An unrealistic outcome, to be sure. Better to acknowledge that our monopolistic medical system, one-fifth of our economy, does not operate in a free market, as it's supposed to. Brill proposes a 75 percent tax on hospital profits and a tax surcharge on hospital administrators' salaries above $750,000. Outlaw the chargemaster and replace it with an up-front, before-treatment, transparent billing system based on actual costs with a reasonable markup. Medical malpractice policies should be reformed to spare doctors from the threat or reality of frivolous suits.
The power of lobbyists representing physicians and hospitals on Capitol Hill remains so formidable that any major change seems out of reach, though the Affordable Care Act will be helpful on the margins. Gerard Anderson, a health-care economist at the Johns Hopkins Bloomberg School of Public Health, put it succinctly for Brill's final summation: "All the prices are too damn high."

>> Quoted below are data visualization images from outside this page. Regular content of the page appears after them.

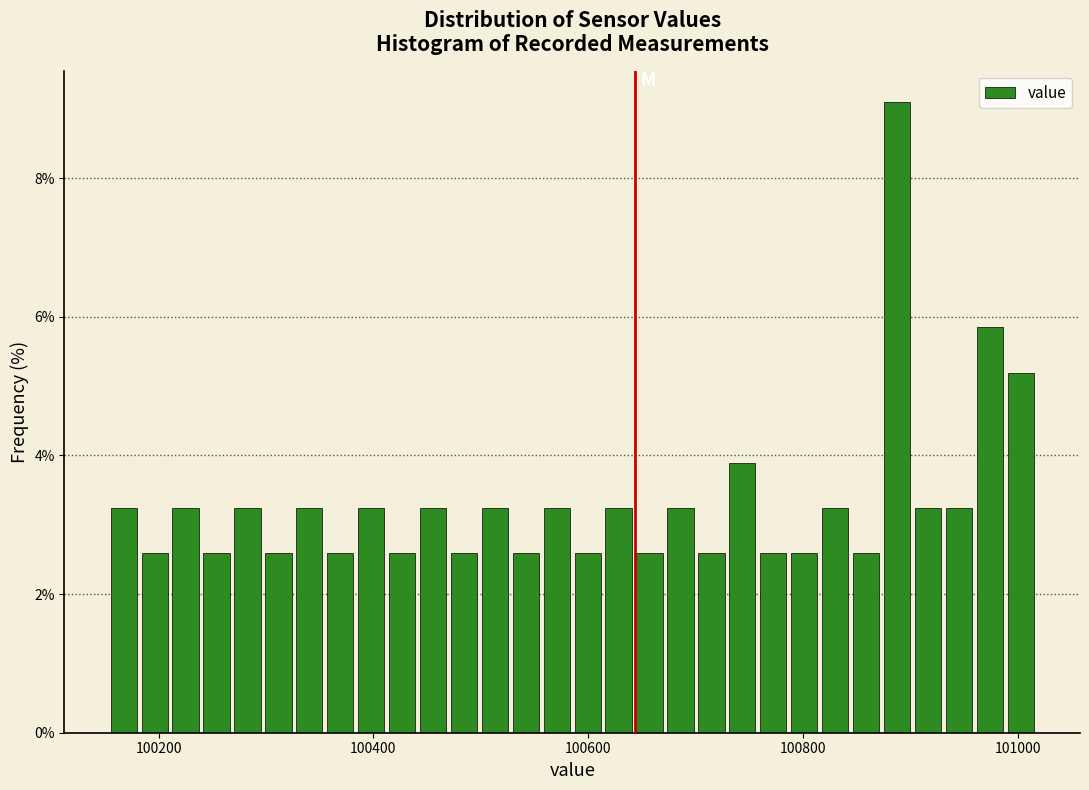

Around what value on the x-axis is the tallest bar? Give the approximate position of its centre, as read against the axis.

100880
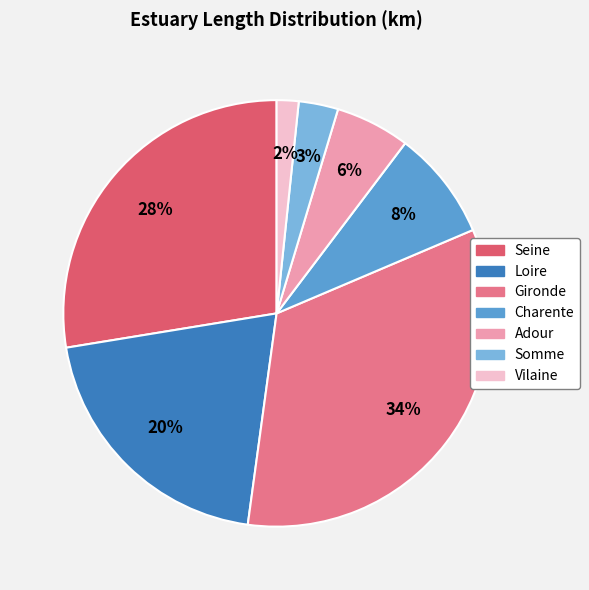

To the nearest percent, what portion does Vilaine represent?

2%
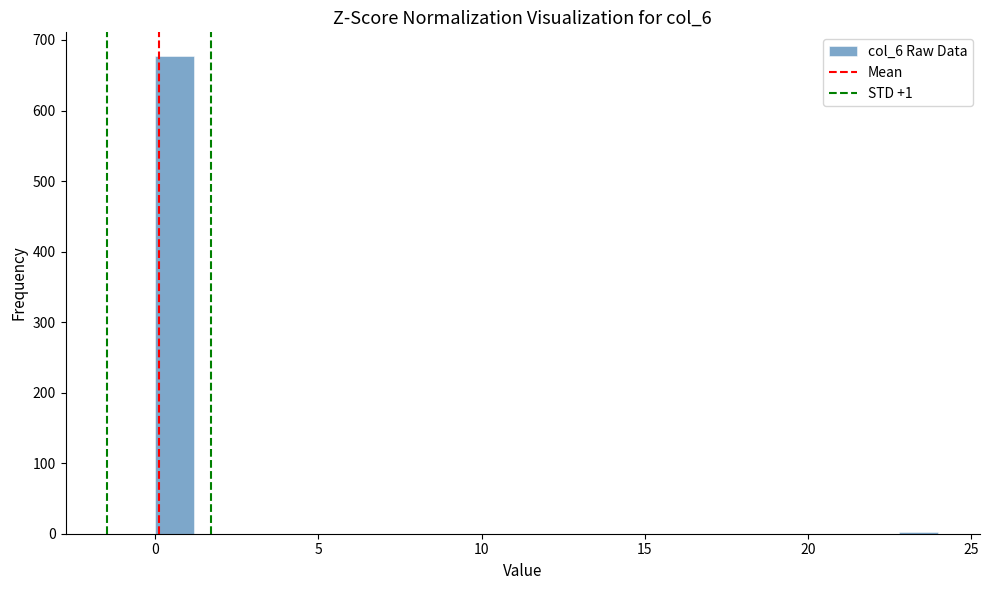

Around what value on the x-axis is the tallest bar? Give the approximate position of its centre, as read against the axis.

0.5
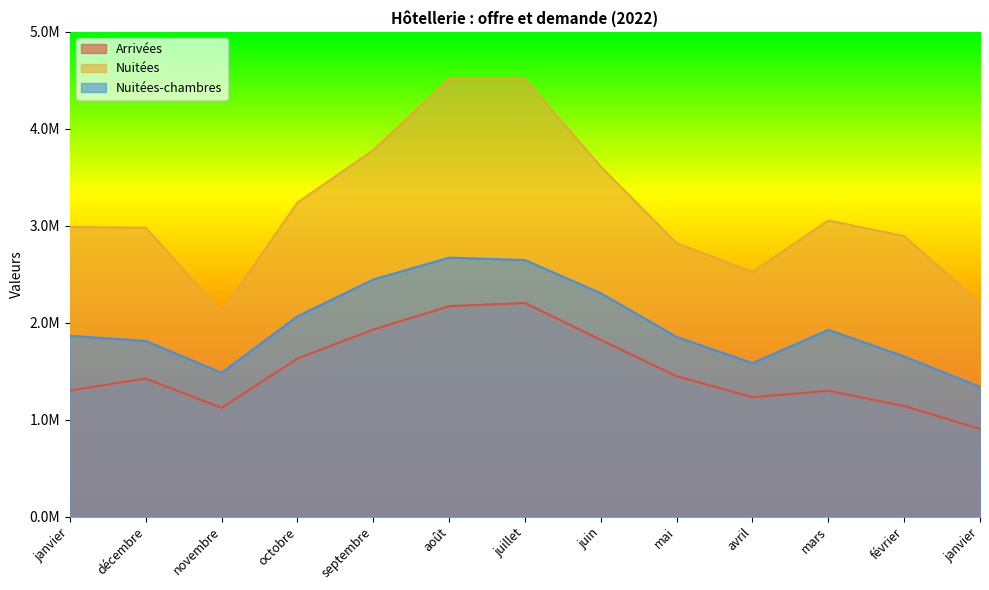

What is the label of the 1st point from the right?

janvier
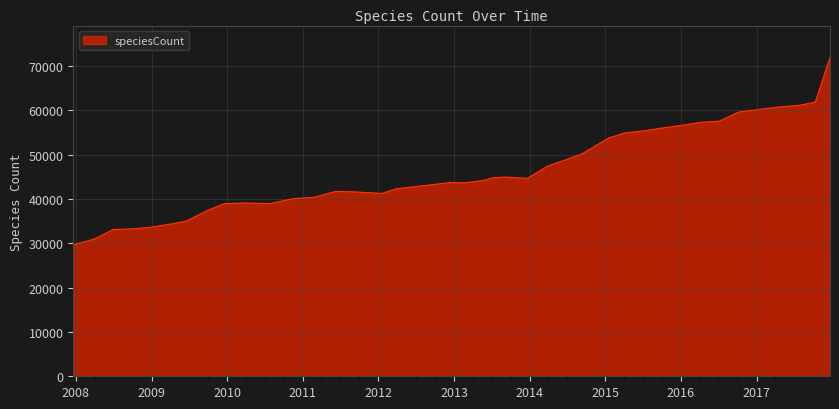

What is the minimum value shown in the chart?

29668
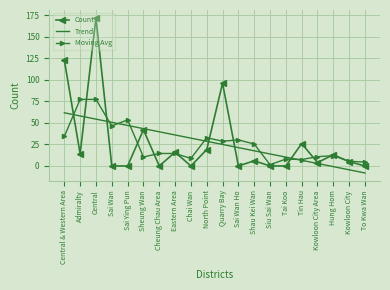

What is the difference between the Moving Avg values at To Kwa Wan and Eastern Area?

10.0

That's obvious but needs constant reminding. Whether it's medical costs here in Massachusetts that could threaten this state's remarkable health-insurance reforms or the broken national system, our economy will continue to be strangled by the medical-industrial complex until Americans and their political leaders forcefully demand a re-invention of the wheel. That's what's required, STAT (immediately), as they say on the hospital intercom.
Clarence Fanto is a regular Eagle contributor.